Norethynodrel

Norethynodrel is an orally active progestogen analog that reduces estrogen-like effects and enhances progestogen-like responses in endometrial stromal cells. Norethynodrel also promotes cell maturation and predecidual cell formation by inducing organelle hyperplasia and glycogen accumulation. Norethynodrel competitively inhibits drug-metabolizing enzymes in rat liver microsomes, thereby prolonging Pentobarbital sleep time, while exhibiting multiple effects including reduced body weight gain, attenuated heart rate elevation and ovulation inhibition. In mouse models, Norethynodrel significantly increases the incidence of mammary adenocarcinoma, cervical cancer and pituitary tumors. Norethynodrel can be used for mechanism research on related diseases such as mammary adenocarcinoma, cervical cancer, ovarian tubular adenoma and pituitary adenoma^[1][2][3][4]. In Vitro: Norethynodrel (10-100 μM; 20 h) weakly inhibits Sprague-Dawley rat hepatic microsomal pentobarbital hydroxylation (K_i=24 μM), aminopyrine N-demethylation, and aniline p-hydroxylation in vitro, with greater inhibition observed at 100 μM than at 10 μM^[3].

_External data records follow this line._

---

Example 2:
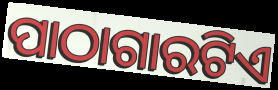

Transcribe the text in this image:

ପାଠାଗାରଟିଏ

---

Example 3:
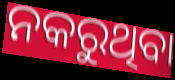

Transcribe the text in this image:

ନକରୁଥିବା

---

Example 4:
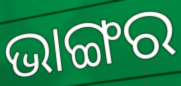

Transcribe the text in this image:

ଭାଙ୍ଗର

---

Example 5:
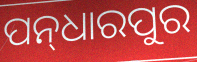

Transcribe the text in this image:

ପନ୍‌ଧାରପୁର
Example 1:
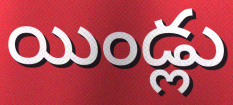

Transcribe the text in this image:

యిండ్లు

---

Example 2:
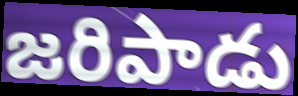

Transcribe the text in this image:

జరిపాడు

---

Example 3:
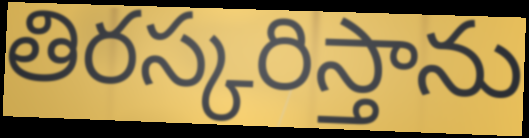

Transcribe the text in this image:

తిరస్కరిస్తాను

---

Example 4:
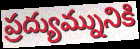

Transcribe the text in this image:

ప్రద్యుమ్నునికి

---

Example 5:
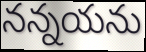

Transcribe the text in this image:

నన్నయను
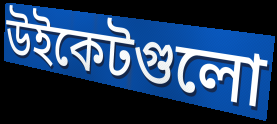
উইকেটগুলো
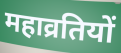
महाव्रतियों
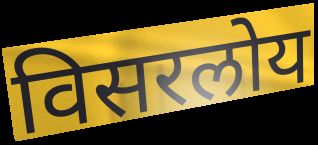
विसरलोय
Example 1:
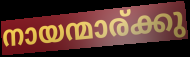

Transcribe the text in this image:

നായന്മാര്ക്കു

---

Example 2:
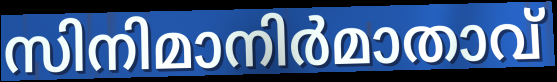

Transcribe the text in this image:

സിനിമാനിർമാതാവ്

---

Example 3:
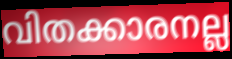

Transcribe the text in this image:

വിതക്കാരനല്ല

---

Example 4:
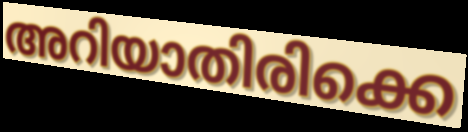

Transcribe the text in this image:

അറിയാതിരിക്കെ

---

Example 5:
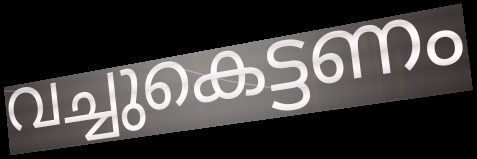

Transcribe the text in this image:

വച്ചുകെട്ടണം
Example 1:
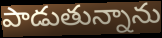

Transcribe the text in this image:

పాడుతున్నాను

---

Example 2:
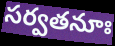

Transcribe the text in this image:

సర్వతనూః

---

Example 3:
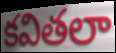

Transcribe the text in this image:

కవితలా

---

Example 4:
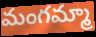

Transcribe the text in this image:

మంగమ్మా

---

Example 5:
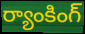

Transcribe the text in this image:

ర్యాంకింగ్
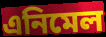
এনিমেল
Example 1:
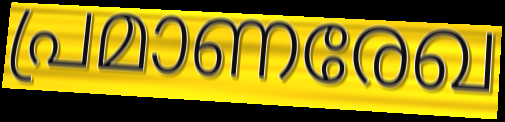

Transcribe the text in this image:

പ്രമാണരേഖ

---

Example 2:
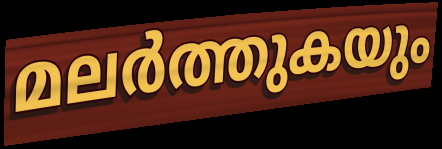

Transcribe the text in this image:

മലർത്തുകയും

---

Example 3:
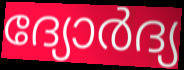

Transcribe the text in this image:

ദ്യോർദ്യ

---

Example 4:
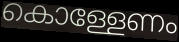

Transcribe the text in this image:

കൊള്ളേണം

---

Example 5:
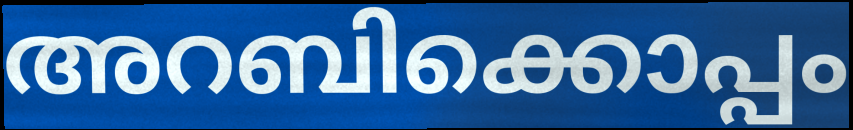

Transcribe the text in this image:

അറബിക്കൊപ്പം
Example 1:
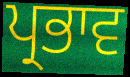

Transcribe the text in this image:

ਪ੍ਰਭਾਵ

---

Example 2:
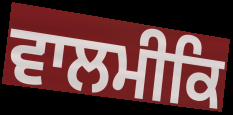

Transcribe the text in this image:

ਵਾਲਮੀਕਿ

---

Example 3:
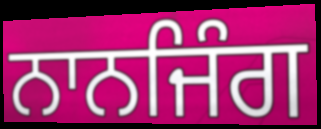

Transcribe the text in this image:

ਨਾਨਜਿੰਗ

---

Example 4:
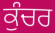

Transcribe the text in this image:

ਕੁੰਚਰ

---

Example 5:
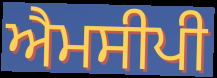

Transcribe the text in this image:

ਐਮਸੀਪੀ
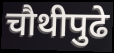
चौथीपुढे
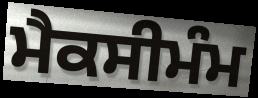
ਮੈਕਸੀਮੰਮ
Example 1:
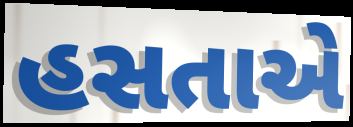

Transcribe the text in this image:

હસતાએ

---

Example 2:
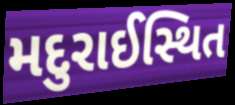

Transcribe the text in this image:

મદુરાઈસ્થિત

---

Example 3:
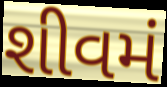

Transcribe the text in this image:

શીવમં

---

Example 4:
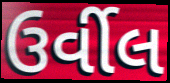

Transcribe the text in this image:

ઉર્વીલ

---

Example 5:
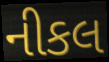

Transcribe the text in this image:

નીકલ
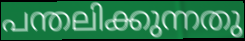
പന്തലിക്കുന്നതു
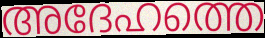
അദേഹത്തെ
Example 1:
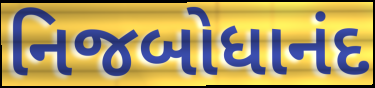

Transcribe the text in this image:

નિજબોધાનંદ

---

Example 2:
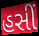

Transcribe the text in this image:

હસીં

Norethynodrel (10-100 μM) acts as a Type I substrate for Sprague-Dawley rat hepatic microsomal cytochrome P-450, exhibiting a spectral dissociation constant (K_s) of 24 μM and a maximum difference absorbance (ΔAmax) of 0.029^[3]. In Vivo: Norethynodrel (125-500 μg/20 g body weight; s.c.; twice weekly; up to 106 weeks) induces a significant increase in mammary gland development, hyperplastic alveolar nodules, type B mammary adenocarcinomas (8 cases), and cervical carcinomas (6 cases) in virgin female A/J mice, while also causing structural changes in ovaries, uteri, and adrenals^[2].

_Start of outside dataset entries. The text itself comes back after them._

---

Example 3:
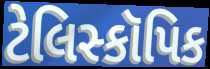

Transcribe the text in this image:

ટેલિસ્કૉપિક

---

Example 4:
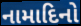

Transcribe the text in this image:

નામાદિનો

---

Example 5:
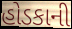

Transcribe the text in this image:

હોડકાની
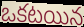
ఒకటయిన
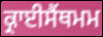
ਕ੍ਰਾਈਸੈਂਥਮਮ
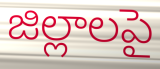
జిల్లాలపై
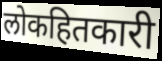
लोकहितकारी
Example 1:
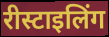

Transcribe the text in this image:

रीस्टाइलिंग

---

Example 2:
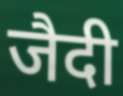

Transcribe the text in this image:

जैदी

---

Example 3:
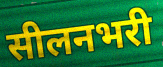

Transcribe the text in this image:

सीलनभरी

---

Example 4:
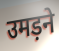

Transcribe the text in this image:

उमड़ने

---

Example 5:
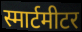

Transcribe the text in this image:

स्मार्टमीटर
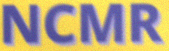
NCMR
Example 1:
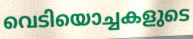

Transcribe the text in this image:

വെടിയൊച്ചകളുടെ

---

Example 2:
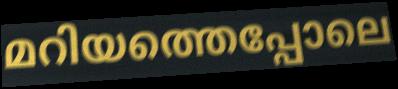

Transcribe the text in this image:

മറിയത്തെപ്പോലെ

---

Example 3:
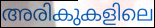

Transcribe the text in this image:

അരികുകളിലെ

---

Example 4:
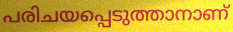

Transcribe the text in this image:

പരിചയപ്പെടുത്താനാണ്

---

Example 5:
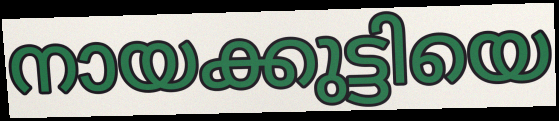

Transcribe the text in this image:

നായക്കുട്ടിയെ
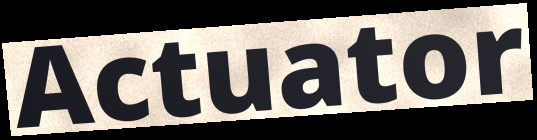
Actuator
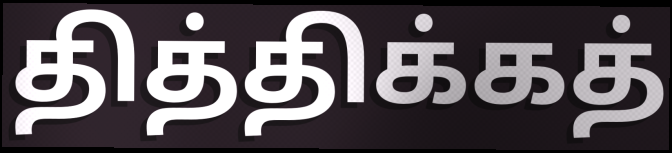
தித்திக்கத்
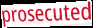
prosecuted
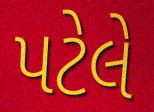
પટેલે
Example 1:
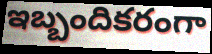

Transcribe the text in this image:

ఇబ్బందికరంగా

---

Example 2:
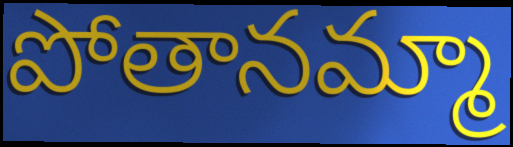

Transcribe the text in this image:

పోతానమ్మా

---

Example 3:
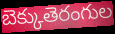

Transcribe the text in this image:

బెక్కుతెరంగుల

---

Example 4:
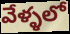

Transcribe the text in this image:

వేళ్ళలో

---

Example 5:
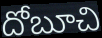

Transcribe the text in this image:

Norethynodrel (10-50 mg/kg; p.o.; single dose) significantly increases pentobarbital-induced sleep duration in male Sprague-Dawley rats, with sleep times of 134 minutes and 221 minutes respectively, indicating inhibition of hepatic pentobarbital metabolism^[3].

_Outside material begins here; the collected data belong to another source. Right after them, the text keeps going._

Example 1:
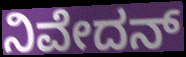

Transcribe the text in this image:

ನಿವೇದನ್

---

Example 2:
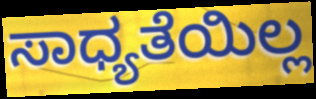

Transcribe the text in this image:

ಸಾಧ್ಯತೆಯಿಲ್ಲ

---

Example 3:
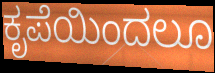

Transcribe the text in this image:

ಕೃಪೆಯಿಂದಲೂ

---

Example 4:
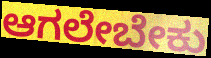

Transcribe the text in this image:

ಆಗಲೇಬೇಕು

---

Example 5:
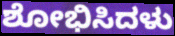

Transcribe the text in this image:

ಶೋಭಿಸಿದಳು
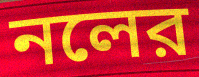
নলের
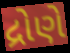
દ્રોણે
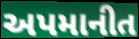
અપમાનીત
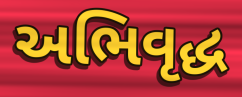
અભિવૃદ્ધ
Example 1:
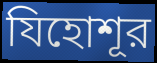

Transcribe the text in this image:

যিহোশূর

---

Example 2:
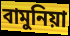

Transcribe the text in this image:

বামুনিয়া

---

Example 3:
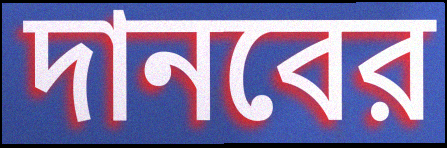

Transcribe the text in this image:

দানবের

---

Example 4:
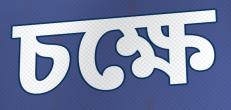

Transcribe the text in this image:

চক্ষে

Norethynodrel (10-50 mg/kg; p.o.; daily; 4 days) does not induce hepatic microsomal enzymes in male Sprague-Dawley rats, but significantly reduces daily body weight gain^[3].
Norethynodrel (165 μg/kg/day; s.c.; continuous; 20 weeks) contributes a minor, statistically significant attenuation of isoproterenol-induced heart rate increases in female rats at specific time points, with ethinyl estradiol driving the primary attenuation effect^[4].